Der "Pflichtspaziergang“ am Samstag früh stand unter dem Titel „Willkommen im Märzenwald.“ Ingrid und Gerald Deistler bereiteten mehrere Stationen vor, mit Informationen und Aufgaben für die Mundartfreunde. Nach dem „Pflichtfoto“ an der Treppe hinter dem Haus ging es los. Die Ingrid, ausgestattet mit einer „Osterglocke“ begleitete die Wanderer mit ihrem Fachwissen und kommentierte die einzelnen Stationen. In ihnen wurden die einzelnen Bräuche erklärt und Fragen gestellt. Auch für mich war der Brauch mit dem „Summadockn-Aastrogn“ neu. Sehr gut gelungen war das Palmbüschel für den Palmsonntag, das aus Palmzweigen und Tannenreisig zusammengebunden war. Die größte Freude bereitete die Ratsche an einer Station, auf welcher der Stefan Busch aus dem Riesengebirge gleich sein Sprüchel aus der Heimat vortrug. Das Schönste an solchen Spaziergängen ist, dass man Zeit hat, sich miteinander zu unterhalten, sogar in Mundart. Ich z. B. konnte im Gespräch mit dem Edwin Bude etwas über sein neues Buch erfahren: „Sagen, Märchen & Mythen aus den Sudetenländern und den ehemaligen deutschen Ostgebieten.“ Am Ende des Spaziergangs, an der Kapelle, war eine praktische Übung vorbereitet: Jeder konnte seine Wünsche, oder Bitten auf die Ostereier aus gelbem Papier aufschreiben. Nach dem österlichen gesungenen „Halleluja“ ging es wieder zurück zum Heiligenhof. Dort angekommen erklärte Christina Meinusch die Probleme mit der Finanzierung der Begegnung am Jahresanfang. Gegen den Vorschlag, die Begegnung in die zweite Jahreshälfte zu verlegen, gab es keine Einwände und deswegen wird es ab 2025 so gehandhabt. Noch vor dem Mittagessen wurde das Seminar bewertet: das nächste Mal wird die Sitzordnung geändert und Namensschilder vorbereitet. Auch die Einblendung der Texte zum Mitsingen wäre wünschenswert.
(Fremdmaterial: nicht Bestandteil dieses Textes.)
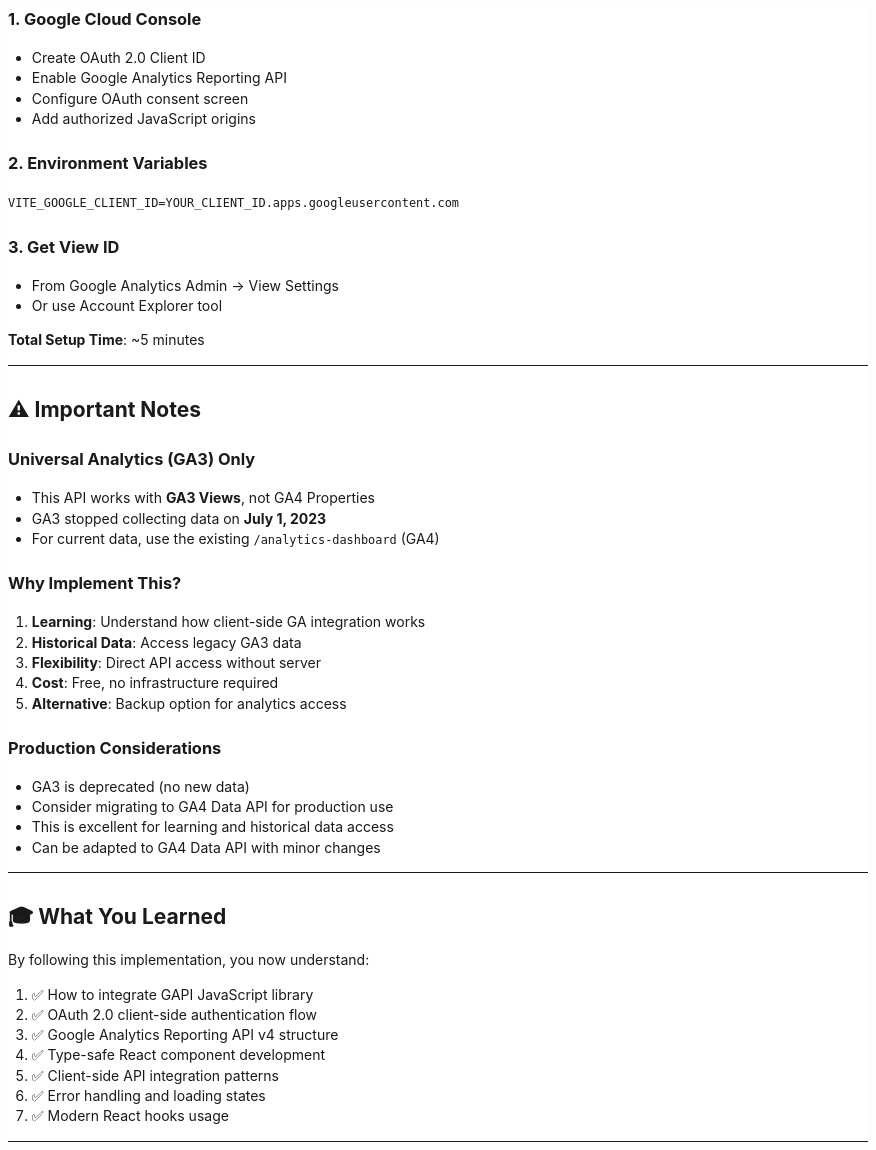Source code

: ### **1. Google Cloud Console**
- Create OAuth 2.0 Client ID
- Enable Google Analytics Reporting API
- Configure OAuth consent screen
- Add authorized JavaScript origins

### **2. Environment Variables**
```env
VITE_GOOGLE_CLIENT_ID=YOUR_CLIENT_ID.apps.googleusercontent.com
```

### **3. Get View ID**
- From Google Analytics Admin → View Settings
- Or use Account Explorer tool

**Total Setup Time**: ~5 minutes

---

## ⚠️ Important Notes

### **Universal Analytics (GA3) Only**
- This API works with **GA3 Views**, not GA4 Properties
- GA3 stopped collecting data on **July 1, 2023**
- For current data, use the existing `/analytics-dashboard` (GA4)

### **Why Implement This?**
1. **Learning**: Understand how client-side GA integration works
2. **Historical Data**: Access legacy GA3 data
3. **Flexibility**: Direct API access without server
4. **Cost**: Free, no infrastructure required
5. **Alternative**: Backup option for analytics access

### **Production Considerations**
- GA3 is deprecated (no new data)
- Consider migrating to GA4 Data API for production use
- This is excellent for learning and historical data access
- Can be adapted to GA4 Data API with minor changes

---

## 🎓 What You Learned

By following this implementation, you now understand:

1. ✅ How to integrate GAPI JavaScript library
2. ✅ OAuth 2.0 client-side authentication flow
3. ✅ Google Analytics Reporting API v4 structure
4. ✅ Type-safe React component development
5. ✅ Client-side API integration patterns
6. ✅ Error handling and loading states
7. ✅ Modern React hooks usage

---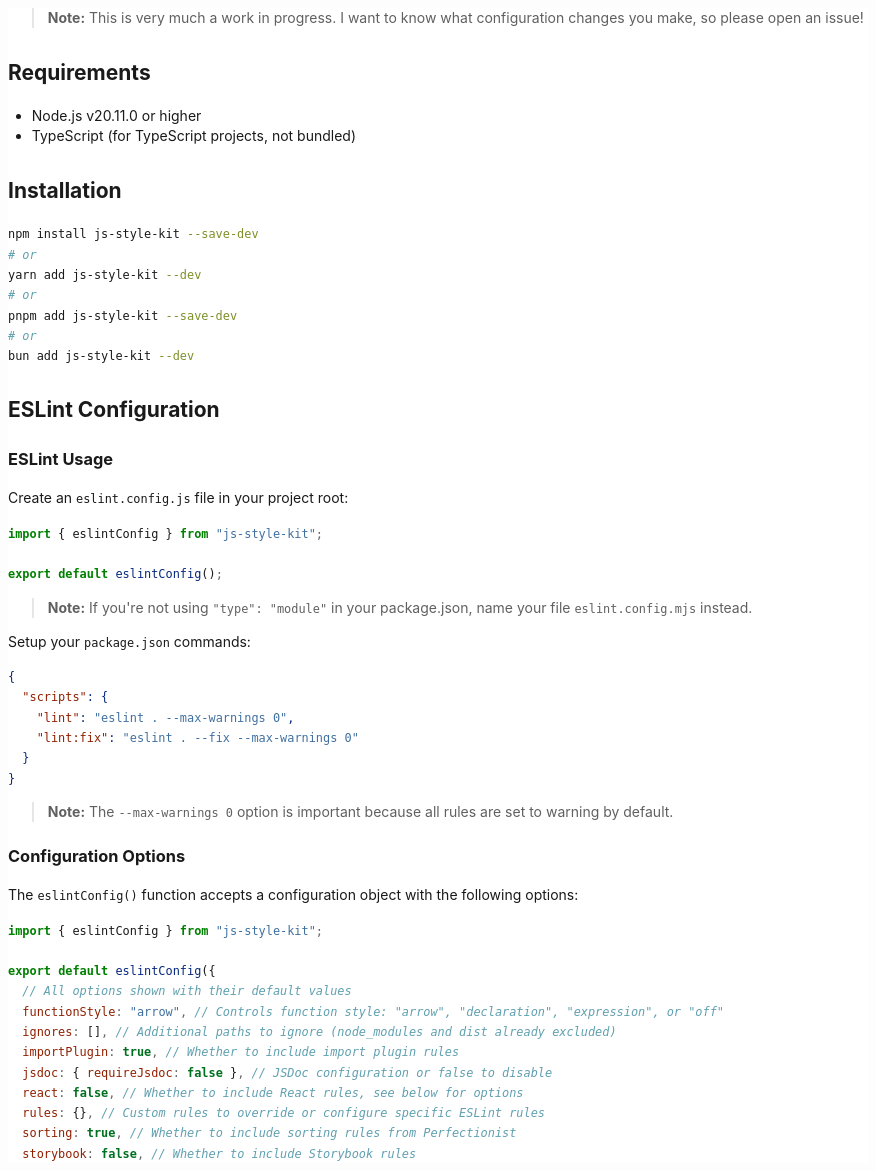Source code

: > **Note:** This is very much a work in progress. I want to know what configuration changes you make, so please open an issue!

## Requirements

- Node.js v20.11.0 or higher
- TypeScript (for TypeScript projects, not bundled)

## Installation

```bash
npm install js-style-kit --save-dev
# or
yarn add js-style-kit --dev
# or
pnpm add js-style-kit --save-dev
# or
bun add js-style-kit --dev
```

## ESLint Configuration

### ESLint Usage

Create an `eslint.config.js` file in your project root:

```js
import { eslintConfig } from "js-style-kit";

export default eslintConfig();
```

> **Note:** If you're not using `"type": "module"` in your package.json, name your file `eslint.config.mjs` instead.

Setup your `package.json` commands:

```json
{
  "scripts": {
    "lint": "eslint . --max-warnings 0",
    "lint:fix": "eslint . --fix --max-warnings 0"
  }
}
```

> **Note:** The `--max-warnings 0` option is important because all rules are set to warning by default.

### Configuration Options

The `eslintConfig()` function accepts a configuration object with the following options:

```js
import { eslintConfig } from "js-style-kit";

export default eslintConfig({
  // All options shown with their default values
  functionStyle: "arrow", // Controls function style: "arrow", "declaration", "expression", or "off"
  ignores: [], // Additional paths to ignore (node_modules and dist already excluded)
  importPlugin: true, // Whether to include import plugin rules
  jsdoc: { requireJsdoc: false }, // JSDoc configuration or false to disable
  react: false, // Whether to include React rules, see below for options
  rules: {}, // Custom rules to override or configure specific ESLint rules
  sorting: true, // Whether to include sorting rules from Perfectionist
  storybook: false, // Whether to include Storybook rules
```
Ansonsten waren alle Teilnehmer sehr zufrieden und freuen sich auf die Begegnung im nächsten Jahr. Als Vortragsthemen für die nächste Begegnung schlug Dr. Richard Rothenhagen den Bereich „Gartengeräte, Feld- und Gartenarbeit“ vor. Als Hausaufgabe schlug Lorenz Losert Aufbereitung eines Heimatliedes vor. Eine schöne Idee war auch, einen komplizierten Begriff in der Mundart zu erraten und zu erklären. Nach dem guten Mittagessen ging es für alle wieder nach Hause. Es war ein sehr schönes und lehrreiches Wochenende, voll mit dem Erhalt unserer Muttersprache erfüllt, denn unsere Mundart ist ein ganz wichtiger Teil unserer Identität.